For the Nan Shepherd one I was pretty much on my own. That was because of the nature of the book – I pretty much followed it around and found all the places she spoke about. I was on my own for nearly a month for that one, which was quite amazing. I became really in tune with the landscape around me.

Having said that, part of the project is trying to find female outdoors and adventure guides in the places we visit. In many of the countries, outdoor adventure guides are mostly guys. It’s just a cultural thing.

In India we found pretty much the only female mountain guide there was! As well as the guide I’ve also had someone to film each trip and then the director of our film, so it’s been a little group of women, which is really amazing.  

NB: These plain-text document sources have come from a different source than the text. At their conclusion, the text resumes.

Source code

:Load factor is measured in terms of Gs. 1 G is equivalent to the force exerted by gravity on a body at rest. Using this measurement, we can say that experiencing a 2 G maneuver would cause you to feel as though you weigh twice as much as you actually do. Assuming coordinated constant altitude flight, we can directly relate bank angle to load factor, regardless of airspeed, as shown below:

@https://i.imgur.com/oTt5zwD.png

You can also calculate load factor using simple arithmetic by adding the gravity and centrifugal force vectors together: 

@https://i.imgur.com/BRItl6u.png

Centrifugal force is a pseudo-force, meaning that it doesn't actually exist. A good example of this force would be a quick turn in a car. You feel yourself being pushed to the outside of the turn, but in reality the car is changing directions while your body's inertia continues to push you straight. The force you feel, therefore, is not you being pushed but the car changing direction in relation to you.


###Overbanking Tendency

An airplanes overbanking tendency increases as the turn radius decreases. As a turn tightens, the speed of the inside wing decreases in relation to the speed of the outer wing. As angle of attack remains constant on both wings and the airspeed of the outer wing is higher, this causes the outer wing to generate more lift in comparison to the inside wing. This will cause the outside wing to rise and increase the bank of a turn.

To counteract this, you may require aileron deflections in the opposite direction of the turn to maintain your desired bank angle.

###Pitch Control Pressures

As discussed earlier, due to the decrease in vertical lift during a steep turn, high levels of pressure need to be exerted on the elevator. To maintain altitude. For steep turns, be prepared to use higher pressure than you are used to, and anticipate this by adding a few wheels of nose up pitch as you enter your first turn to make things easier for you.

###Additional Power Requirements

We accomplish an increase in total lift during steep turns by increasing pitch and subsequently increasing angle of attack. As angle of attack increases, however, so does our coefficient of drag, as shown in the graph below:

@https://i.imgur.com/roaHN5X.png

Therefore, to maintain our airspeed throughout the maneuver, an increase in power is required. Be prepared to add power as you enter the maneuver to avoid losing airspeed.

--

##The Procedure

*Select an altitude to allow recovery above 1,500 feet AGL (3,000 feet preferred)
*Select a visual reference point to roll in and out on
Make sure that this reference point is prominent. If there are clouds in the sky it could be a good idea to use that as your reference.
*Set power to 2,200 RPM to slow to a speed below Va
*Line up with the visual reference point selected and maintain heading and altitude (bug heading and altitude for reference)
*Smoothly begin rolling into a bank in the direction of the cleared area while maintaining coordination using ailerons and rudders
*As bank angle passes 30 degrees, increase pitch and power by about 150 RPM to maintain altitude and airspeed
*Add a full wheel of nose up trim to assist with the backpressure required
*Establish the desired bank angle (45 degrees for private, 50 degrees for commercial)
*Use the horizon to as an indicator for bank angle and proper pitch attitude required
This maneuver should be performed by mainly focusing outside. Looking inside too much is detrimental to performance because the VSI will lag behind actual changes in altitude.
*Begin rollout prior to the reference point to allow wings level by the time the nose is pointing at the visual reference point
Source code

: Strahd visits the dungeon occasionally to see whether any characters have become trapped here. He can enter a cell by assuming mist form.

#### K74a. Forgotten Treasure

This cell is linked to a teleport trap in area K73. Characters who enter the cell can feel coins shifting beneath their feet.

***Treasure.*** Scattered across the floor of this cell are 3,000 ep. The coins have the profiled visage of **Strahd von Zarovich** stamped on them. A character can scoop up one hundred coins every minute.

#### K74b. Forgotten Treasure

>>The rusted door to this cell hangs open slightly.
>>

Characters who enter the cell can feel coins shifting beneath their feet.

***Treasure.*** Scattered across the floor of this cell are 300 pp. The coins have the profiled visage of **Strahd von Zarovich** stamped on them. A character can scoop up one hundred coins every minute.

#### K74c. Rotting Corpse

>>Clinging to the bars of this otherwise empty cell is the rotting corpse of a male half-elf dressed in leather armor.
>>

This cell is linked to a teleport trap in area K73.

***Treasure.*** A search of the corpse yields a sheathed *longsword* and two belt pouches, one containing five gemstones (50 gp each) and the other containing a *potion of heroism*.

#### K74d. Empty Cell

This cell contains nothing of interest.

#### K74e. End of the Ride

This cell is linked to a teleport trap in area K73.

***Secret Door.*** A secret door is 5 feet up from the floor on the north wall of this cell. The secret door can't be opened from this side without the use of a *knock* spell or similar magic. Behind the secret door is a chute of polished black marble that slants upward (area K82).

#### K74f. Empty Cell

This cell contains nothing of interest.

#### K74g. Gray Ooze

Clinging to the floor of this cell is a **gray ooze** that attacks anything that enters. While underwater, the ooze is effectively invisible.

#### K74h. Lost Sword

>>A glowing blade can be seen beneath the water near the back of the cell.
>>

Tell us more about the documentary…

It’s going to focus on the Iran trip. I did film the others, but I never realised how much making a film costs so we didn’t do anything with the rest of the footage. The Iran documentary is sponsored by The North Face and it should be out at the end of the year. We’re going to enter it in all the outdoor adventure festivals. 

What other adventures are you planning? 

I’m building a huge list of these amazing women from all over the world. The white European explorers were documented a lot more than Asian or African women, so we’re trying to do a lot of research into non-Europeans.

There is one trip that’s my absolute dream, following in the footsteps of the Irish pirate queen Grace O’Malley. She sailed from Clare Island [County Mayo] to Greenwich for a meeting with Queen Elizabeth in a gully boat. It would be crazy expensive with all the safety stuff and I’d have to get a gully boat made because there aren’t many around, but I really hope to do that some day.